* [Consigne] Mettez à jour toutes les données ci-dessous : remplacez « cmatrix » par « unimatrix » partout et laissez tout le reste tel quel.

(Données sources)
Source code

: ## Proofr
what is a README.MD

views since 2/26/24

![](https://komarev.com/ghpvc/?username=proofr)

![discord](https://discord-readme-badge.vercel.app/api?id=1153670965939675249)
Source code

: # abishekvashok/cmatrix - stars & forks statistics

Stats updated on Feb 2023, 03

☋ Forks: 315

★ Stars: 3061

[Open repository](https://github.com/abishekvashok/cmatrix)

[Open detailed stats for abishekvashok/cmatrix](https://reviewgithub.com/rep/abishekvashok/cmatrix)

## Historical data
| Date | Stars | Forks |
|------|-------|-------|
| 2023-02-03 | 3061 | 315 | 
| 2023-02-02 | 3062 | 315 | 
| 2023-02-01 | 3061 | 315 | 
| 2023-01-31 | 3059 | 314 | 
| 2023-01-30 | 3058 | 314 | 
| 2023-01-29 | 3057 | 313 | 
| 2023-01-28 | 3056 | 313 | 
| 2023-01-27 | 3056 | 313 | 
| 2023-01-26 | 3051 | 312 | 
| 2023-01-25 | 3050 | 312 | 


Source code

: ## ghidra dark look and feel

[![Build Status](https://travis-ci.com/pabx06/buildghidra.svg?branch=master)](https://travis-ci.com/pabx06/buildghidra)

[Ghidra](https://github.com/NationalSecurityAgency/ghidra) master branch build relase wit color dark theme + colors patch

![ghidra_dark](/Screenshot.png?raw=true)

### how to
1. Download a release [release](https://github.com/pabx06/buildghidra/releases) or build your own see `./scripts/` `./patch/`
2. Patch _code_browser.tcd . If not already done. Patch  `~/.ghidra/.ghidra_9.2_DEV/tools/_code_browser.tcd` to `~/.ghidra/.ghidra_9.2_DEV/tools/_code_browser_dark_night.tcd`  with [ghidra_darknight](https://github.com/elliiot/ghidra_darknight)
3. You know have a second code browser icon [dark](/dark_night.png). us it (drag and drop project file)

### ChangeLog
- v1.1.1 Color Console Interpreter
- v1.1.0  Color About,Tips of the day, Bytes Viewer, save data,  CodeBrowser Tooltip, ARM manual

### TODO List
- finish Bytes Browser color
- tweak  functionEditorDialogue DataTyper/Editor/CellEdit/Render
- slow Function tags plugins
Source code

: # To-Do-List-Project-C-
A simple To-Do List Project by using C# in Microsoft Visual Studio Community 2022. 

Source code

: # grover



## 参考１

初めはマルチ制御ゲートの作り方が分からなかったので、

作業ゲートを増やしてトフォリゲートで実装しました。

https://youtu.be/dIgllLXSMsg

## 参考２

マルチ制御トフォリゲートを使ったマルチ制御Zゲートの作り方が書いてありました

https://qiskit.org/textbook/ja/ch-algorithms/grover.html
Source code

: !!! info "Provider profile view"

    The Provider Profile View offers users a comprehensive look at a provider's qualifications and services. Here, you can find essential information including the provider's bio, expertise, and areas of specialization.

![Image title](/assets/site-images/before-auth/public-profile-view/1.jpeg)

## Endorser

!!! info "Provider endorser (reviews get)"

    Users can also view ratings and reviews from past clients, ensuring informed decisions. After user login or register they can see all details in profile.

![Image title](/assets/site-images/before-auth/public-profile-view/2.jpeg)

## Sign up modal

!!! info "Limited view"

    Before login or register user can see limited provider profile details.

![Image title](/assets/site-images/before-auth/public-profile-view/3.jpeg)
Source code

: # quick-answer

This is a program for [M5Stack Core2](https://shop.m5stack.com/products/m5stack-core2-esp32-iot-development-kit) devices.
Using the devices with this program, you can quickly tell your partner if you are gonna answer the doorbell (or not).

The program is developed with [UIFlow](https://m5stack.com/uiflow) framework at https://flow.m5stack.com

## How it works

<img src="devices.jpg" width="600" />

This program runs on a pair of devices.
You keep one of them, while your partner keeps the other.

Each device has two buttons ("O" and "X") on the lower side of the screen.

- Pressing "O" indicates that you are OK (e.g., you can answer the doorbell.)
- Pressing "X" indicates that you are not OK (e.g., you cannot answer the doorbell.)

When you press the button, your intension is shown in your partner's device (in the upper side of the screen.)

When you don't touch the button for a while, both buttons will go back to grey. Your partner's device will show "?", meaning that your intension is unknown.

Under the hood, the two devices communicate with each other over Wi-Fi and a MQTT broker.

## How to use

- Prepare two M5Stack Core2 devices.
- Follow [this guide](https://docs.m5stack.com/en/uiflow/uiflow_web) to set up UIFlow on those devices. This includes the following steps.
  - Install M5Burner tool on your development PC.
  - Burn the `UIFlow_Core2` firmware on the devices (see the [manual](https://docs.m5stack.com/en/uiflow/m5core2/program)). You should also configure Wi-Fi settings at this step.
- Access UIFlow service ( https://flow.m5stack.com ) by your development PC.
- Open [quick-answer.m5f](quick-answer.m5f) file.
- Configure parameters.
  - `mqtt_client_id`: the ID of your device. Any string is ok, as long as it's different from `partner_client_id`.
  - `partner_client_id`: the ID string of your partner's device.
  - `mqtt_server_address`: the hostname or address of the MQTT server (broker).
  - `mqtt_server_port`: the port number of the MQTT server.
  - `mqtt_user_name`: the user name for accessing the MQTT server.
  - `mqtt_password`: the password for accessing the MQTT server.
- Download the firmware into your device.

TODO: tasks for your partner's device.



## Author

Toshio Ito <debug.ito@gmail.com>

* [Solution ci-dessous]
Source code

: ## Proofr
what is a README.MD

views since 2/26/24

![](https://komarev.com/ghpvc/?username=proofr)

![discord](https://discord-readme-badge.vercel.app/api?id=1153670965939675249)
Source code

: # abishekvashok/unimatrix - stars & forks statistics

Stats updated on Feb 2023, 03

☋ Forks: 315

★ Stars: 3061

[Open repository](https://github.com/abishekvashok/unimatrix)

[Open detailed stats for abishekvashok/unimatrix](https://reviewgithub.com/rep/abishekvashok/unimatrix)

## Historical data
| Date | Stars | Forks |
|------|-------|-------|
| 2023-02-03 | 3061 | 315 | 
| 2023-02-02 | 3062 | 315 | 
| 2023-02-01 | 3061 | 315 | 
| 2023-01-31 | 3059 | 314 | 
| 2023-01-30 | 3058 | 314 | 
| 2023-01-29 | 3057 | 313 | 
| 2023-01-28 | 3056 | 313 | 
| 2023-01-27 | 3056 | 313 | 
| 2023-01-26 | 3051 | 312 | 
| 2023-01-25 | 3050 | 312 | 


Source code

: ## ghidra dark look and feel

[![Build Status](https://travis-ci.com/pabx06/buildghidra.svg?branch=master)](https://travis-ci.com/pabx06/buildghidra)

[Ghidra](https://github.com/NationalSecurityAgency/ghidra) master branch build relase wit color dark theme + colors patch

![ghidra_dark](/Screenshot.png?raw=true)

### how to
1. Download a release [release](https://github.com/pabx06/buildghidra/releases) or build your own see `./scripts/` `./patch/`
2. Patch _code_browser.tcd . If not already done. Patch  `~/.ghidra/.ghidra_9.2_DEV/tools/_code_browser.tcd` to `~/.ghidra/.ghidra_9.2_DEV/tools/_code_browser_dark_night.tcd`  with [ghidra_darknight](https://github.com/elliiot/ghidra_darknight)
3. You know have a second code browser icon [dark](/dark_night.png). us it (drag and drop project file)

### ChangeLog
- v1.1.1 Color Console Interpreter
- v1.1.0  Color About,Tips of the day, Bytes Viewer, save data,  CodeBrowser Tooltip, ARM manual

### TODO List
- finish Bytes Browser color
- tweak  functionEditorDialogue DataTyper/Editor/CellEdit/Render
- slow Function tags plugins
Source code

: # To-Do-List-Project-C-
A simple To-Do List Project by using C# in Microsoft Visual Studio Community 2022. 

Source code

: # grover



## 参考１

初めはマルチ制御ゲートの作り方が分からなかったので、

作業ゲートを増やしてトフォリゲートで実装しました。

https://youtu.be/dIgllLXSMsg

## 参考２

マルチ制御トフォリゲートを使ったマルチ制御Zゲートの作り方が書いてありました

https://qiskit.org/textbook/ja/ch-algorithms/grover.html
Source code

: !!! info "Provider profile view"

    The Provider Profile View offers users a comprehensive look at a provider's qualifications and services. Here, you can find essential information including the provider's bio, expertise, and areas of specialization.

![Image title](/assets/site-images/before-auth/public-profile-view/1.jpeg)

## Endorser

!!! info "Provider endorser (reviews get)"

    Users can also view ratings and reviews from past clients, ensuring informed decisions. After user login or register they can see all details in profile.

![Image title](/assets/site-images/before-auth/public-profile-view/2.jpeg)

## Sign up modal

!!! info "Limited view"

    Before login or register user can see limited provider profile details.

![Image title](/assets/site-images/before-auth/public-profile-view/3.jpeg)
Source code

: # quick-answer

This is a program for [M5Stack Core2](https://shop.m5stack.com/products/m5stack-core2-esp32-iot-development-kit) devices.
Using the devices with this program, you can quickly tell your partner if you are gonna answer the doorbell (or not).

The program is developed with [UIFlow](https://m5stack.com/uiflow) framework at https://flow.m5stack.com

## How it works

<img src="devices.jpg" width="600" />

This program runs on a pair of devices.
You keep one of them, while your partner keeps the other.

Each device has two buttons ("O" and "X") on the lower side of the screen.

- Pressing "O" indicates that you are OK (e.g., you can answer the doorbell.)
- Pressing "X" indicates that you are not OK (e.g., you cannot answer the doorbell.)

When you press the button, your intension is shown in your partner's device (in the upper side of the screen.)

When you don't touch the button for a while, both buttons will go back to grey. Your partner's device will show "?", meaning that your intension is unknown.

Under the hood, the two devices communicate with each other over Wi-Fi and a MQTT broker.

## How to use

- Prepare two M5Stack Core2 devices.
- Follow [this guide](https://docs.m5stack.com/en/uiflow/uiflow_web) to set up UIFlow on those devices. This includes the following steps.
  - Install M5Burner tool on your development PC.
  - Burn the `UIFlow_Core2` firmware on the devices (see the [manual](https://docs.m5stack.com/en/uiflow/m5core2/program)). You should also configure Wi-Fi settings at this step.
- Access UIFlow service ( https://flow.m5stack.com ) by your development PC.
- Open [quick-answer.m5f](quick-answer.m5f) file.
- Configure parameters.
  - `mqtt_client_id`: the ID of your device. Any string is ok, as long as it's different from `partner_client_id`.
  - `partner_client_id`: the ID string of your partner's device.
  - `mqtt_server_address`: the hostname or address of the MQTT server (broker).
  - `mqtt_server_port`: the port number of the MQTT server.
  - `mqtt_user_name`: the user name for accessing the MQTT server.
  - `mqtt_password`: the password for accessing the MQTT server.
- Download the firmware into your device.

TODO: tasks for your partner's device.



## Author

Toshio Ito <debug.ito@gmail.com>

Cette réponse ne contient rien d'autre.